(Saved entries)
● ● ●
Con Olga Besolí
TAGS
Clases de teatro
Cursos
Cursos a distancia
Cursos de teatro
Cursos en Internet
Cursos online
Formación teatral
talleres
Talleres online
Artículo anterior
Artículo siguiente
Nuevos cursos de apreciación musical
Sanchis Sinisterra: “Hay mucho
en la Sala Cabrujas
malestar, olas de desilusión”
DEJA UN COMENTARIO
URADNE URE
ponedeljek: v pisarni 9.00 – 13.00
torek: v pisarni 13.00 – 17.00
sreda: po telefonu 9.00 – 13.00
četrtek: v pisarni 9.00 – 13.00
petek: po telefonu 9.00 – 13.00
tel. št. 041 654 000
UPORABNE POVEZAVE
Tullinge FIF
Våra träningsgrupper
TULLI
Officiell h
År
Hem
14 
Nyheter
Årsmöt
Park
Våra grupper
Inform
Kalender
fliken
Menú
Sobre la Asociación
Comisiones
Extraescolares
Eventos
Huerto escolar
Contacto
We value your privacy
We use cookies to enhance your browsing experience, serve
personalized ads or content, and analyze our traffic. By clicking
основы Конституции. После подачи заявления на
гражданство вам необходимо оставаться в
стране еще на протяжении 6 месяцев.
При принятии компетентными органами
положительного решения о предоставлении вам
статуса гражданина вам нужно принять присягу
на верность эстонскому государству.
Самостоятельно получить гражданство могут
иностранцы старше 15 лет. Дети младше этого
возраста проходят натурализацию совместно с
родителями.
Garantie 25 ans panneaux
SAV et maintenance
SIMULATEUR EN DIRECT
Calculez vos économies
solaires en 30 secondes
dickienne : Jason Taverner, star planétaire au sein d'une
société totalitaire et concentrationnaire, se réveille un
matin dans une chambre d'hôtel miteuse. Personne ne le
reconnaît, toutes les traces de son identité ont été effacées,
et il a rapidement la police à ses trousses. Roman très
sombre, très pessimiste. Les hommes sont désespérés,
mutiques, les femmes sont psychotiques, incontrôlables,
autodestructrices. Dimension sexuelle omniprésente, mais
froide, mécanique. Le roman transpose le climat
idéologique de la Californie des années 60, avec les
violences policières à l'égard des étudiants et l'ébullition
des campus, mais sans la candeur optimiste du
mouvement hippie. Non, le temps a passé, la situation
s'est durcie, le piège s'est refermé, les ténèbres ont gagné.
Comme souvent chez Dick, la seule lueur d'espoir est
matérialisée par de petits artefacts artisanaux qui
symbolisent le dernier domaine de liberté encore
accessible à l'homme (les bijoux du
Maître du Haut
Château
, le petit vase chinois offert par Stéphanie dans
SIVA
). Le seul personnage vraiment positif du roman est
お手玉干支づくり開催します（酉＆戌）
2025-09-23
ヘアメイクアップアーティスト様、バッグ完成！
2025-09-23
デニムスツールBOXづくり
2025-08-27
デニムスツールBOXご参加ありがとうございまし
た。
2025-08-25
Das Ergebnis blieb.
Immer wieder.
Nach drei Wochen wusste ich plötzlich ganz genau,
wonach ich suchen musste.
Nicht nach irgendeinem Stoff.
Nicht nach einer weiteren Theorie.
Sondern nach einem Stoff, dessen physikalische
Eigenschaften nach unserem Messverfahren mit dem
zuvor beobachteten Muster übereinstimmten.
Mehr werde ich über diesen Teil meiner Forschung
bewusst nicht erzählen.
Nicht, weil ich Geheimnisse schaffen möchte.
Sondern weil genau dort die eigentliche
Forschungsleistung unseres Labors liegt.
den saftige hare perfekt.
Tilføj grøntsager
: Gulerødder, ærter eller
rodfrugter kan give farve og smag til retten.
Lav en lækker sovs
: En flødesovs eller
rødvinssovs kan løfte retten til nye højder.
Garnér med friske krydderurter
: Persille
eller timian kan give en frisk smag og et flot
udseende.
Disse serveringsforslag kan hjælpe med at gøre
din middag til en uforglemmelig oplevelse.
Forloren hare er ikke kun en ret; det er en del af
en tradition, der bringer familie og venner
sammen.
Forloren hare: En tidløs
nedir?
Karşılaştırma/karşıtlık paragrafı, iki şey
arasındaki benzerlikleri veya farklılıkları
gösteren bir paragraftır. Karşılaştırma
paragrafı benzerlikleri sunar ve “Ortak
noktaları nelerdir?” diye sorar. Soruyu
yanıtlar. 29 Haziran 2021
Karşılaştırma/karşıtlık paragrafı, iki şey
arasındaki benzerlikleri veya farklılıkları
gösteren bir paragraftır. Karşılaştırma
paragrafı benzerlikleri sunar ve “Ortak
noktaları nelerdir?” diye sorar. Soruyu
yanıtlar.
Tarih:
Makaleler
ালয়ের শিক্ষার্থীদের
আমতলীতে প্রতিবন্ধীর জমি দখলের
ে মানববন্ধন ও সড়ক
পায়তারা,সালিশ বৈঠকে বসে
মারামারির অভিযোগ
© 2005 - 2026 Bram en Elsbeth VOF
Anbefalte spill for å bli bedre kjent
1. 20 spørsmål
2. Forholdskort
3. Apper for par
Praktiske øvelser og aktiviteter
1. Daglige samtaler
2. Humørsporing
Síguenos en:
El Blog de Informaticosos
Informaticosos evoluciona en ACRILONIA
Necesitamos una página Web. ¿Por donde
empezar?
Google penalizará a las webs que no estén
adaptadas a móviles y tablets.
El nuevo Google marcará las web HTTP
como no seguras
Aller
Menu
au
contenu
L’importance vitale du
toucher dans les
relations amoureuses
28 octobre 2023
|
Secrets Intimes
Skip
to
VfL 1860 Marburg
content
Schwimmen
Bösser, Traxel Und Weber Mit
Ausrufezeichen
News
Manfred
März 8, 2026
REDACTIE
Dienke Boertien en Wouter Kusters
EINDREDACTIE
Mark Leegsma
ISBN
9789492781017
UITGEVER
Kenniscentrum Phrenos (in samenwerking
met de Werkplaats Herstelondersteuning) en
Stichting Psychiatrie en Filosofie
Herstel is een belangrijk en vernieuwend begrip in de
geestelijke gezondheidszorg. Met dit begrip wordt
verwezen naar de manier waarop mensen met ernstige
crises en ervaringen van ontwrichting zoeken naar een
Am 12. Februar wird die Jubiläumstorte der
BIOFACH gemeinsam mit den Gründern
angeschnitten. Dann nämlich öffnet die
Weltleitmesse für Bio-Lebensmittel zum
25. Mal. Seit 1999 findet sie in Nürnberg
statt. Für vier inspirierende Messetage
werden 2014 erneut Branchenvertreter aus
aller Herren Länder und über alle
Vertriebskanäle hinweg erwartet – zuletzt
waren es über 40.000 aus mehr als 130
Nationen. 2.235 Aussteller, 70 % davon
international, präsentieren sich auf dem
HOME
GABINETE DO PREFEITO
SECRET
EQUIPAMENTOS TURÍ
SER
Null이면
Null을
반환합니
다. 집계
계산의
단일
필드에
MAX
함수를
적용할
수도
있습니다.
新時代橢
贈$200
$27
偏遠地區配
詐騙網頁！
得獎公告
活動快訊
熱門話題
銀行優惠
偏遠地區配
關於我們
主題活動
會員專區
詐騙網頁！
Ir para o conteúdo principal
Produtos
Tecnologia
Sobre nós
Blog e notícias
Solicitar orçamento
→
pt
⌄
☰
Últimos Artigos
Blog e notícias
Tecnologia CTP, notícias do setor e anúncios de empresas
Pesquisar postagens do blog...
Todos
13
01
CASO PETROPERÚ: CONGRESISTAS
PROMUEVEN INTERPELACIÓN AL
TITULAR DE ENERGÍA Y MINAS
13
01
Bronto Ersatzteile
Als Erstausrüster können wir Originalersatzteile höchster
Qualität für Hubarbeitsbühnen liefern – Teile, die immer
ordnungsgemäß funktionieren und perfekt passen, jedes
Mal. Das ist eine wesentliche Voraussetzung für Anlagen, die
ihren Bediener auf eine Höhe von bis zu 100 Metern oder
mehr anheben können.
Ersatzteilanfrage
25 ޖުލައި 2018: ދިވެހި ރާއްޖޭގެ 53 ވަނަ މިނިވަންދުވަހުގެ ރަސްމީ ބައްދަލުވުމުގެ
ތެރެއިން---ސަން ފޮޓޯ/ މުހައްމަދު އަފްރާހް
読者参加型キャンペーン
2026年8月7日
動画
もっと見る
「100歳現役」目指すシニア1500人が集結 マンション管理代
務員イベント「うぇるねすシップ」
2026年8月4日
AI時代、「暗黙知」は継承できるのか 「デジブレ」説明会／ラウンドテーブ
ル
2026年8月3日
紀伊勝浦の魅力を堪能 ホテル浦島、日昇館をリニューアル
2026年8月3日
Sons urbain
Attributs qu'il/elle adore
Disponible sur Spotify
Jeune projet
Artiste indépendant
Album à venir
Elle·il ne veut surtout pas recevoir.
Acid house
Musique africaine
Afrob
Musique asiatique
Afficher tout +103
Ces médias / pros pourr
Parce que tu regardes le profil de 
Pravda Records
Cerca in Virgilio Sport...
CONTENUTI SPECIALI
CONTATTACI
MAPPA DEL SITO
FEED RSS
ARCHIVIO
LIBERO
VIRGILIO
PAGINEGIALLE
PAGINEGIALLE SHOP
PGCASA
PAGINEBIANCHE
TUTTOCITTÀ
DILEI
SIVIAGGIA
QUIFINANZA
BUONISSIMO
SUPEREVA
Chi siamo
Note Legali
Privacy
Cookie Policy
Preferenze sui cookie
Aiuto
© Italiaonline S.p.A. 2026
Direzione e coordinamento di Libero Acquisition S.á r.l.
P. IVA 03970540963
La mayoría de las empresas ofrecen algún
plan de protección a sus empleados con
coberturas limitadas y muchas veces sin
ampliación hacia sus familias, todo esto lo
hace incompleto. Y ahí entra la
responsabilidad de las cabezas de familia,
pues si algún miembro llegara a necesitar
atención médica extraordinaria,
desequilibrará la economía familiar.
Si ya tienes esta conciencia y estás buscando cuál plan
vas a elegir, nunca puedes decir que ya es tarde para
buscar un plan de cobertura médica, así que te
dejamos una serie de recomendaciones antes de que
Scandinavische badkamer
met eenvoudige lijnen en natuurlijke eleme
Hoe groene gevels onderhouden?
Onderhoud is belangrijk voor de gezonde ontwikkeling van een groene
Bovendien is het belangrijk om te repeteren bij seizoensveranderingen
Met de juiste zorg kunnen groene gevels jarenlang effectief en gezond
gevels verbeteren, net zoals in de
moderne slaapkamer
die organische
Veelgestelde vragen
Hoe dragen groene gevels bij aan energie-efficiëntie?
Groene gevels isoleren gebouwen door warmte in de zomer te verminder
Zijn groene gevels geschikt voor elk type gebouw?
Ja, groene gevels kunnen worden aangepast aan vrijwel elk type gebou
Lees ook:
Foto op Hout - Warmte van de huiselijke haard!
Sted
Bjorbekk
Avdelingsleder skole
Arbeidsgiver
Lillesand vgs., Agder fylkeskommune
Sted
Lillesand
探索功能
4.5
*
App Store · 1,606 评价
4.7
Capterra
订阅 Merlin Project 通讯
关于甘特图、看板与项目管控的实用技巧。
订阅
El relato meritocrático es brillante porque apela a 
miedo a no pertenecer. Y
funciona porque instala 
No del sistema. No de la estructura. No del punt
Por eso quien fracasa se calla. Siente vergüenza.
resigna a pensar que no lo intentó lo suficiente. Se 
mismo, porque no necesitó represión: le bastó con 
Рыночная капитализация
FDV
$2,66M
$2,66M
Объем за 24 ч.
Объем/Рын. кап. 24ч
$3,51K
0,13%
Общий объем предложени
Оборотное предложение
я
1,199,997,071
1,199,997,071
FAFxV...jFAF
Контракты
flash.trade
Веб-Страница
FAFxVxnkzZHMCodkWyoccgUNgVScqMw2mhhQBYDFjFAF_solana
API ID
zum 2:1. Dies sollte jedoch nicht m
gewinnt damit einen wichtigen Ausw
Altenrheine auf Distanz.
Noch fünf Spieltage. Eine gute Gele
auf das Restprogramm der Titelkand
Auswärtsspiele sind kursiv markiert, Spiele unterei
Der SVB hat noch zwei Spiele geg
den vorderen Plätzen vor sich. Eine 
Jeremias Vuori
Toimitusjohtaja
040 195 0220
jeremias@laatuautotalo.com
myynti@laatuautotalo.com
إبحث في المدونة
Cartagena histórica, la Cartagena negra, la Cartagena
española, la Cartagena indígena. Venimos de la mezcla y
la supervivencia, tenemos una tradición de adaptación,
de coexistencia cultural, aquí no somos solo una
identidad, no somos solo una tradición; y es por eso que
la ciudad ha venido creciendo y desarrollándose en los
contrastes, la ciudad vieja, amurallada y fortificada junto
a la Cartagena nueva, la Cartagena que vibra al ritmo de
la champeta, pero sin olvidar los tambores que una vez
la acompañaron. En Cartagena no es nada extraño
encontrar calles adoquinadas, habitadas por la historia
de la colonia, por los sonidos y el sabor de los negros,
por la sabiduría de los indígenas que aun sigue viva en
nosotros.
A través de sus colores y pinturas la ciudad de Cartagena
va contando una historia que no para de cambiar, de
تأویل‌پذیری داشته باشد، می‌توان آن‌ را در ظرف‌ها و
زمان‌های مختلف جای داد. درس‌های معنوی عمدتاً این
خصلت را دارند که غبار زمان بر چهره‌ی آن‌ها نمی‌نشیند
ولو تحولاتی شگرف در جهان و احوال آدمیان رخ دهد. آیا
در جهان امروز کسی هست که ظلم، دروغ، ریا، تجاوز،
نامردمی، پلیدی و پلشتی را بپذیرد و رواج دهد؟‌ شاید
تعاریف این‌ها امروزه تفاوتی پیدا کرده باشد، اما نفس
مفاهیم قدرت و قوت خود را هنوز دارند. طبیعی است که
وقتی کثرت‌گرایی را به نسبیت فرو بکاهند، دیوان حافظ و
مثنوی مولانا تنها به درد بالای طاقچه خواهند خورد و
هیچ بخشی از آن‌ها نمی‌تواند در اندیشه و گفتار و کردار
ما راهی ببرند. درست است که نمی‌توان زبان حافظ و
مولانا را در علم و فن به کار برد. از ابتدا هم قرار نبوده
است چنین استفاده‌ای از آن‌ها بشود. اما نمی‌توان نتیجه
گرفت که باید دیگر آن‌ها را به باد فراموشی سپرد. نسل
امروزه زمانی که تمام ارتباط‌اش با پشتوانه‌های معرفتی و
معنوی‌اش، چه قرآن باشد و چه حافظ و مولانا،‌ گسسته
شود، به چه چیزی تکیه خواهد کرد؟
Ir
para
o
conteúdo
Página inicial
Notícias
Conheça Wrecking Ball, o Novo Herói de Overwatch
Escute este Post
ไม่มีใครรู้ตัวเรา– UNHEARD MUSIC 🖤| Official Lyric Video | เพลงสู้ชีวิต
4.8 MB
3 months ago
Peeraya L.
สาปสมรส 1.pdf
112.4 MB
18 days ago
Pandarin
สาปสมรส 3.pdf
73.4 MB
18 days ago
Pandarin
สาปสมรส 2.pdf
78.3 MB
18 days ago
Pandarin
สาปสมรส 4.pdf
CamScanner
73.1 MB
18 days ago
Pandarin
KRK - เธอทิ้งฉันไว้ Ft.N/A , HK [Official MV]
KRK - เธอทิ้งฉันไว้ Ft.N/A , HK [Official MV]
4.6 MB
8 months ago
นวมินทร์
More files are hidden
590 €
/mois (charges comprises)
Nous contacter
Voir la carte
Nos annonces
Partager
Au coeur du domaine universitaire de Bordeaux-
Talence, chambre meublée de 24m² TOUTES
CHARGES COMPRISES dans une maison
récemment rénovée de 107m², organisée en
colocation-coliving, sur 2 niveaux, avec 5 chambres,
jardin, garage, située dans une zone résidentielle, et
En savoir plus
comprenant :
● ● ●
> **ACTIVITY**
Find the count of lines in the data above where the word "امروزه" occurs, and write down only that count.

> **RESULT FOR THIS TASK**
2